Kentucky state representative John Tilley (D-8th District) criticized medical groups for speaking out against funding for a national prescription drug monitoring program. “It’s unfathomable to me that we wouldn’t fund something that just simply required doctors to say, ‘Let’s see what else this patient has been prescribed before I prescribe them these dangerous and highly addictive drugs,'” he said. “I want to take some doctors off the hook because some associations that scream loudest against that, I don’t think they’re speaking for doctors on the street.”

Tilley pointed out that veterinarians receive much more training in this area than physicians. “I think that’s a failure in the system; I don’t blame physicians for that.”

Jeannie Sperry, PhD, a clinical psychologist at the Mayo Clinic in Rochester, Minn. who specializes in chronic pain care, offered ideas for alternative types of strategies that physicians and patients could learn. “We need to teach [patients] mindfulness-based practices such as meditation, yoga, and tai chi.
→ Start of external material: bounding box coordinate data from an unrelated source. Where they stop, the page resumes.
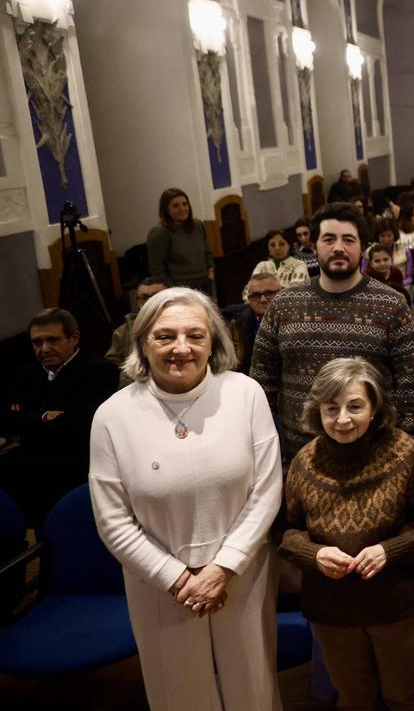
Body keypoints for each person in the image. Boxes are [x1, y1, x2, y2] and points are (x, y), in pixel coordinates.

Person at [89, 287, 282, 710]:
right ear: (142, 342)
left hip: (242, 573)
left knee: (253, 686)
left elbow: (268, 490)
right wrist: (178, 578)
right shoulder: (112, 416)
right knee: (178, 693)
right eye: (165, 336)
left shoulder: (246, 394)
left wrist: (222, 568)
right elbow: (112, 520)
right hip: (158, 584)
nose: (181, 348)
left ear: (214, 340)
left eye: (195, 335)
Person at [281, 357, 414, 711]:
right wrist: (314, 554)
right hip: (331, 609)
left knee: (405, 697)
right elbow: (285, 531)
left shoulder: (404, 452)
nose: (342, 419)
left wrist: (390, 550)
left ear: (374, 406)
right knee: (353, 699)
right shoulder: (304, 461)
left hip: (397, 603)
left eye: (354, 406)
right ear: (318, 411)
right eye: (332, 408)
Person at [251, 202, 414, 463]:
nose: (339, 248)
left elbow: (411, 386)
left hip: (376, 458)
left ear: (363, 247)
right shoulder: (284, 305)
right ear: (313, 245)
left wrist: (404, 451)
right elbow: (263, 382)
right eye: (329, 239)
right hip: (300, 459)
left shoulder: (392, 305)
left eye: (349, 240)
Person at [1, 308, 119, 528]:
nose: (44, 349)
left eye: (53, 340)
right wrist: (44, 417)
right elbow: (4, 421)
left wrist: (25, 418)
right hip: (34, 464)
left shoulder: (100, 371)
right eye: (37, 342)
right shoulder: (25, 373)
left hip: (79, 467)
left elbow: (79, 425)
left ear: (74, 338)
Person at [146, 188, 214, 294]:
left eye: (185, 204)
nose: (182, 209)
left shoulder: (198, 225)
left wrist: (210, 269)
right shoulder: (159, 232)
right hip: (180, 288)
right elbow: (157, 269)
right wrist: (171, 288)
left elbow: (207, 251)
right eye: (175, 206)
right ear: (166, 209)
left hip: (205, 282)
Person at [108, 278, 169, 381]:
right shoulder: (122, 332)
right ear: (137, 301)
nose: (150, 301)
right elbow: (111, 367)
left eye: (156, 296)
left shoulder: (186, 325)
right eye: (144, 297)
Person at [228, 272, 281, 373]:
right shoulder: (238, 324)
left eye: (269, 293)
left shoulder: (297, 322)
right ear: (249, 299)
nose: (263, 300)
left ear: (281, 293)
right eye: (256, 295)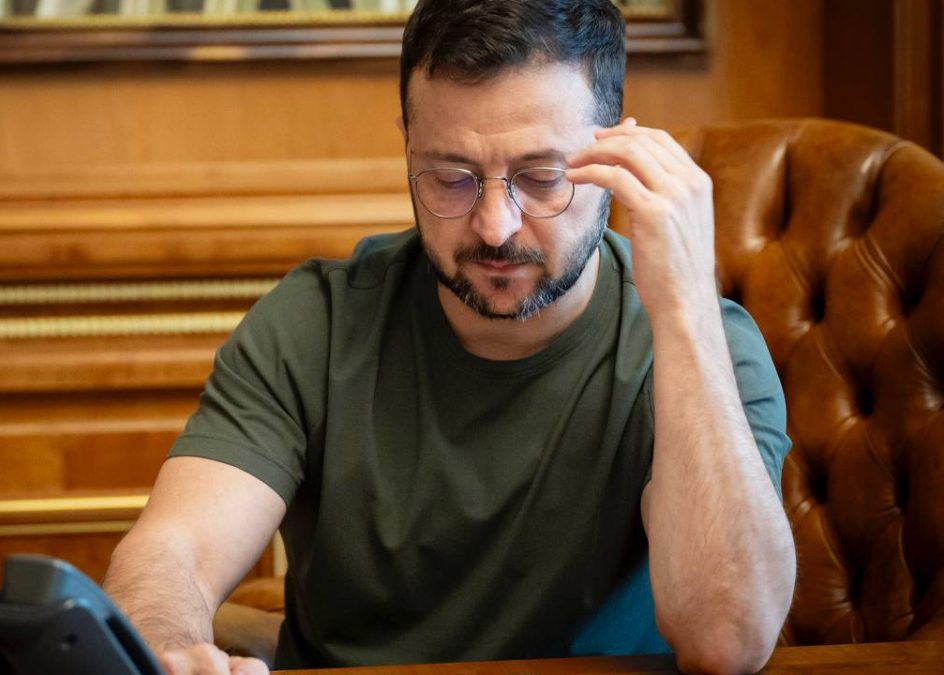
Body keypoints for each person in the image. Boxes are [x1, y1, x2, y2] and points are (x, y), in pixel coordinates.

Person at [103, 1, 797, 673]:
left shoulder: (706, 346)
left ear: (615, 151)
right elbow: (175, 550)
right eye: (451, 178)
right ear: (408, 142)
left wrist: (685, 309)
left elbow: (726, 641)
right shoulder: (315, 322)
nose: (495, 225)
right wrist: (167, 644)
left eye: (540, 177)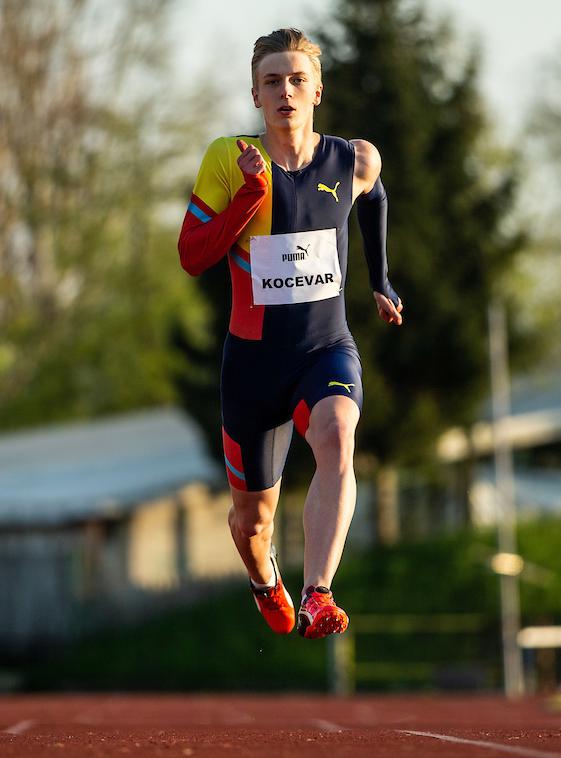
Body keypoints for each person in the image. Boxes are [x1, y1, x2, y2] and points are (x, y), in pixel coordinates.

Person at [178, 28, 402, 639]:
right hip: (251, 366)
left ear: (318, 90)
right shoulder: (229, 158)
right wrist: (248, 196)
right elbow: (192, 256)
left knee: (337, 432)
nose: (285, 91)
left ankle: (319, 592)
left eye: (297, 79)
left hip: (324, 348)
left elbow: (374, 195)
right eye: (272, 81)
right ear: (255, 94)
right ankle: (265, 582)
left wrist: (380, 279)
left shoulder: (351, 159)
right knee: (253, 522)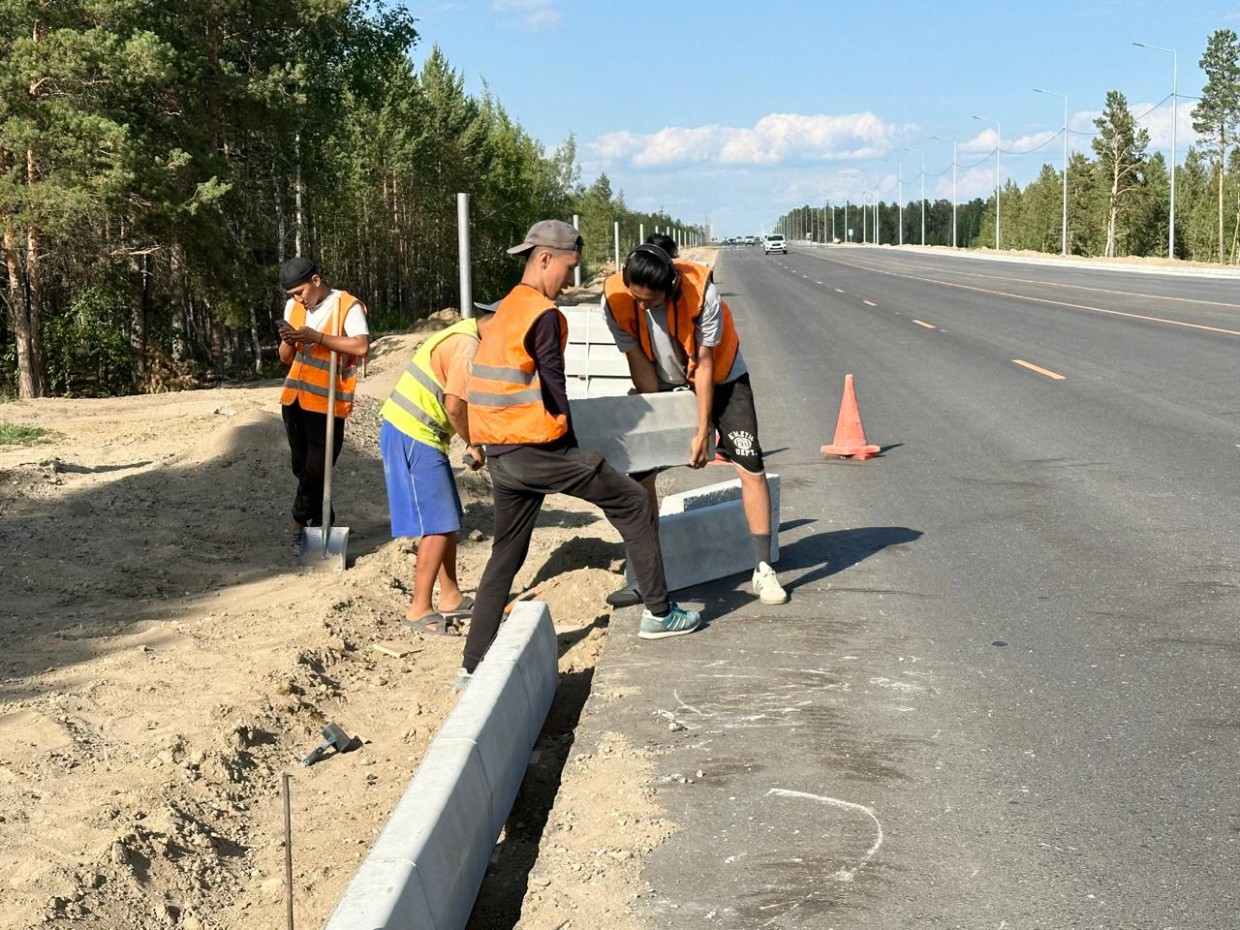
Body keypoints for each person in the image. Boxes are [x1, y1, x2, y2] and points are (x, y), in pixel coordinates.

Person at [457, 220, 701, 690]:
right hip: (536, 449)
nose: (569, 280)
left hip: (503, 457)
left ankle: (470, 666)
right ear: (544, 258)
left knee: (506, 553)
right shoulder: (544, 315)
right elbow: (554, 390)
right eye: (568, 268)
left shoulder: (508, 308)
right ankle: (659, 612)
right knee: (631, 502)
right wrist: (576, 452)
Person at [601, 241, 788, 606]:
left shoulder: (704, 295)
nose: (642, 307)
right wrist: (654, 414)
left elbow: (703, 364)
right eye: (636, 298)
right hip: (662, 378)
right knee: (640, 476)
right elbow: (636, 358)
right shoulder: (613, 299)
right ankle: (646, 576)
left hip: (721, 379)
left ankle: (763, 569)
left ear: (669, 288)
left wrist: (703, 431)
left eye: (650, 302)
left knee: (750, 466)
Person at [379, 302, 496, 635]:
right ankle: (418, 609)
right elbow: (456, 405)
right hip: (412, 432)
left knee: (447, 518)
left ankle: (450, 596)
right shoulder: (468, 348)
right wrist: (472, 442)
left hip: (418, 432)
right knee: (439, 523)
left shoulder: (467, 333)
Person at [276, 257, 370, 553]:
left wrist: (317, 337)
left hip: (327, 403)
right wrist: (289, 340)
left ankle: (298, 524)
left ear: (316, 281)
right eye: (291, 295)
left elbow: (361, 346)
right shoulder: (294, 308)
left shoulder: (347, 306)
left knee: (318, 467)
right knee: (301, 467)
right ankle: (323, 517)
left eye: (300, 292)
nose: (297, 300)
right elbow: (284, 358)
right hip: (294, 399)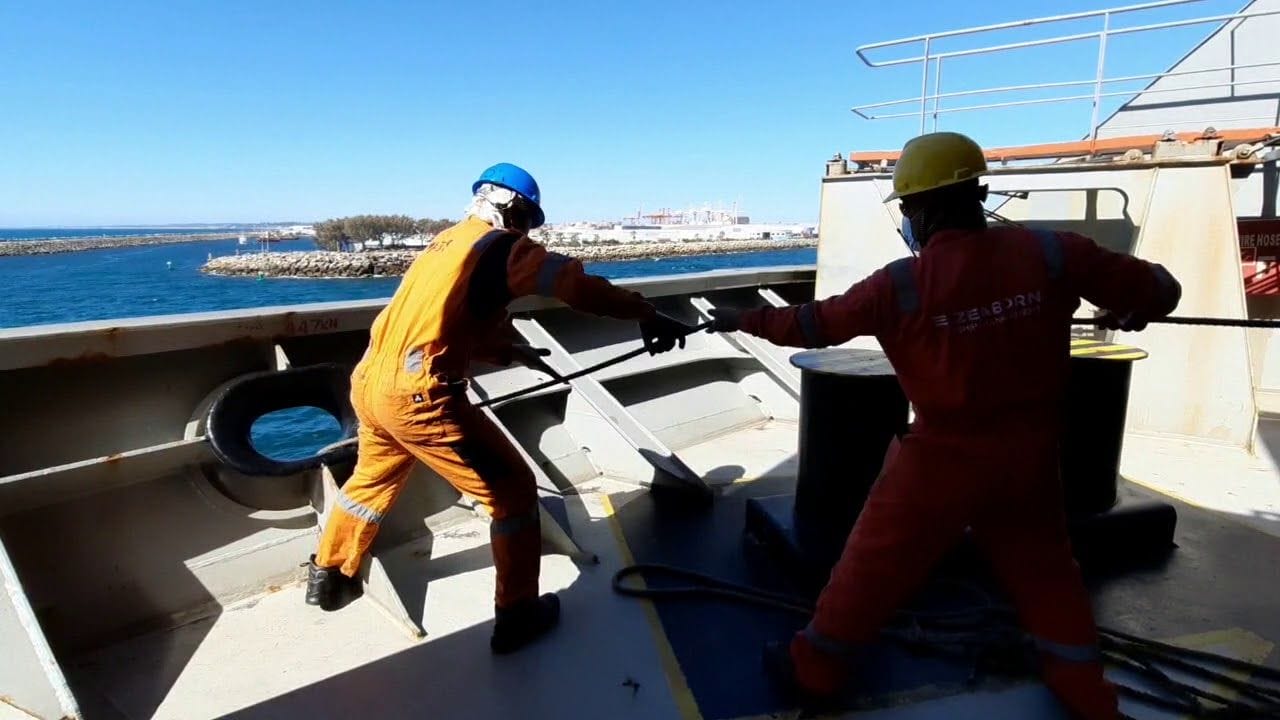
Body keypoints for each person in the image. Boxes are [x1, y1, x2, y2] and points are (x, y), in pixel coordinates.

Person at [706, 131, 1181, 719]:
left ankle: (814, 670)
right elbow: (1162, 289)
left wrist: (740, 318)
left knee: (870, 570)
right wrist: (1132, 310)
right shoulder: (1053, 253)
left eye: (908, 209)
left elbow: (809, 325)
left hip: (940, 462)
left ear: (922, 210)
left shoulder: (898, 285)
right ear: (977, 195)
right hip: (1029, 458)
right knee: (1049, 578)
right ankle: (1088, 695)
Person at [306, 162, 693, 654]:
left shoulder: (445, 243)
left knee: (370, 482)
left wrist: (511, 352)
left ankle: (329, 575)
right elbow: (575, 285)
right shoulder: (505, 248)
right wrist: (645, 312)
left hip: (369, 385)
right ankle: (517, 615)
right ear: (512, 208)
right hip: (419, 398)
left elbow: (448, 315)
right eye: (528, 220)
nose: (528, 231)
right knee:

We need to teach them to gradually increase physical activity and cognitive techniques to self-manage their pain.”

 Mayo Clinic offers a 3-week pain management program in which patients are gradually tapered off their opioid medications. “We teach them to use skills, not pills,” she said. “There are other programs like ours, but not nearly enough.”

Mehmet Oz, MD, a New York City cardiac surgeon and host of TV’s “Dr. Oz” show, also offered ideas, including encouraging families to have a discussion about this issue on Thanksgiving night. “We ought to do it Thanksgiving night, because what else brings up more mental health problems … than being with family for 4 days?” he said.

And, he added, “I think we need a new ‘fried egg’ commercial, a new way of talking about your brain on drugs. I don’t think we’re scared of heroin today the way I felt when I was a teenager … We need to tell that story in that way, loudly and clearly.”